Por incrível que pareça, acredito que isso seja verdade. Há inúmeros especialistas que citam a melhora do quadro dos seus pacientes quando há a exclusão do glúten. Contudo, a soma de relatos isolados não é suficiente para demonstrar que o glúten deve ser banido da alimentação em geral. Relembrando, uma coisa acontecer depois de outra não prova que a “outra” causou a “uma”. Pode ser mera coincidência, ou efeito psicológico – a pessoa espera se sentir melhor depois de cortar o glúten, e é a expectativa, não a dieta em si, que causa o bem-estar. Para escapar dessas possibilidades de confusão, precisamos de estudos bem controlados.

Além da doença celíaca e da (ainda muito mal compreendida) sensibilidade ao glúten não-celíaca (SGNC), há duas condições conhecidas em que o glúten leva a culpa sem ser, de fato, o causador do problema.

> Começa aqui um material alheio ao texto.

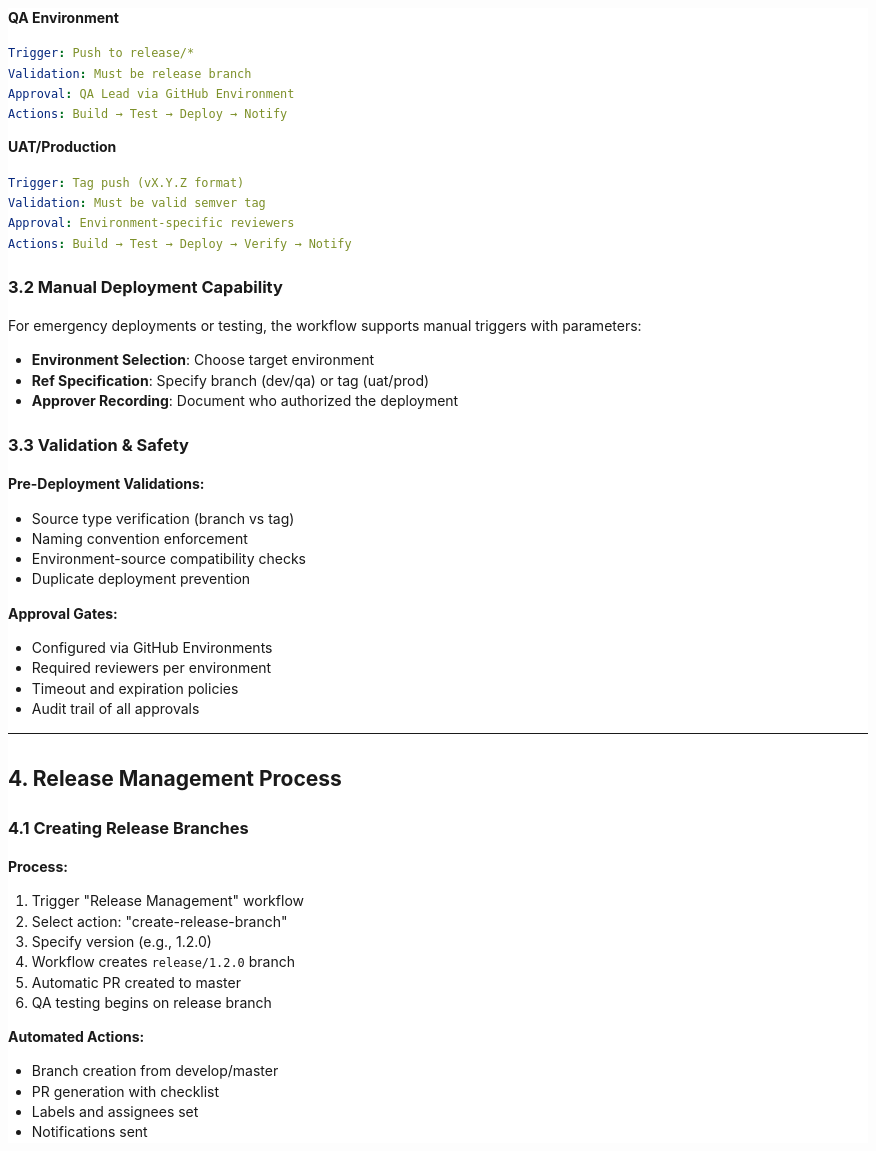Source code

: **QA Environment**
```yaml
Trigger: Push to release/*
Validation: Must be release branch
Approval: QA Lead via GitHub Environment
Actions: Build → Test → Deploy → Notify
```

**UAT/Production**
```yaml
Trigger: Tag push (vX.Y.Z format)
Validation: Must be valid semver tag
Approval: Environment-specific reviewers
Actions: Build → Test → Deploy → Verify → Notify
```

### 3.2 Manual Deployment Capability

For emergency deployments or testing, the workflow supports manual triggers with parameters:

- **Environment Selection**: Choose target environment
- **Ref Specification**: Specify branch (dev/qa) or tag (uat/prod)
- **Approver Recording**: Document who authorized the deployment

### 3.3 Validation & Safety

**Pre-Deployment Validations:**
- Source type verification (branch vs tag)
- Naming convention enforcement
- Environment-source compatibility checks
- Duplicate deployment prevention

**Approval Gates:**
- Configured via GitHub Environments
- Required reviewers per environment
- Timeout and expiration policies
- Audit trail of all approvals

---

## 4. Release Management Process

### 4.1 Creating Release Branches

**Process:**
1. Trigger "Release Management" workflow
2. Select action: "create-release-branch"
3. Specify version (e.g., 1.2.0)
4. Workflow creates `release/1.2.0` branch
5. Automatic PR created to master
6. QA testing begins on release branch

**Automated Actions:**
- Branch creation from develop/master
- PR generation with checklist
- Labels and assignees set
- Notifications sent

Uma é a Fodmaps, acrônimo para Fermentable Oligosaccharides, Disaccharides, Monosaccharides and Polyols (oligossacarídeos fermentáveis, dissacarídeos, monossacarídeos e polióis), grupo de carboidratos que, mal digeridos, pode causar uma produção excessiva de gás, distensão abdominal, fezes amolecidas, constipação e dor.

Adivinhe: pessoas que apresentam esses problemas digestivos podem se beneficiar de uma dieta “livre de glúten”, não necessariamente por conta dele, mas sim pela retirada da principal fonte de glúten (o trigo) e, por tabela, dos carboidratos fermentáveis presentes nele.

A outra condição é, claro, a alergia alimentar ao trigo (AAT), uma resposta imunológica descompensada ao cereal. Diferentemente da doença celíaca, indivíduos com AAT são sensíveis a quaisquer proteínas presente no trigo (albuminas, globulinas, gluteninas e gliadinas).

A recomendação dietoterápica vigente para essa patologia é a exclusão total de alimentos que possam apresentar trigo em sua composição.

 

Sem glúten é ruim?

Ainda não sabemos ao certo. Há estudos, ainda que conduzidos com pequeno número de voluntários, que identificaram uma mudança na microbiota intestinal de indivíduos saudáveis que passaram por uma dieta sem glúten. Essas mudanças podem, em tese, afetar a absorção de nutrientes importantes ou favorecer a disseminação de bactérias indesejáveis.

No meu mundo utópico, caso o paciente quisesse retirar o glúten da dieta, ele passaria por um nutricionista sério e capaz de substituir os produtos contendo glúten por outros de bom valor nutricional. Infelizmente, isso não é o que acontece.

Segundo a Sociedade Europeia Para o Estudo da Doença Celíaca, dietas sem glúten são, geralmente, baixas em fibra, o que pode levar à constipação e à perda dos benefícios para a saúde proporcionados pelas fibras solúveis e insolúveis.

Além disso, foi observado que crianças que seguem dietas livre de glúten apresentam um maior consumo de açúcares simples, gorduras, proteínas e calorias, quando comparadas ao grupo controle. Por fim, vale destacar que muitos produtos sem glúten apresentam um maior índice glicêmico, um maior aporte de gorduras e uma menor concentração de proteínas quando comparadas com produtos/refeições contendo glúten.

A lição que tiramos disso é clara: até o momento, não há dados que suportem a retirada do glúten da dieta, a menos que você apresente uma das patologias citadas acima. Se não for o caso, fique à vontade para comer o seu pãozinho - de preferência integral, para aumentar o aporte de fibras – sem culpa.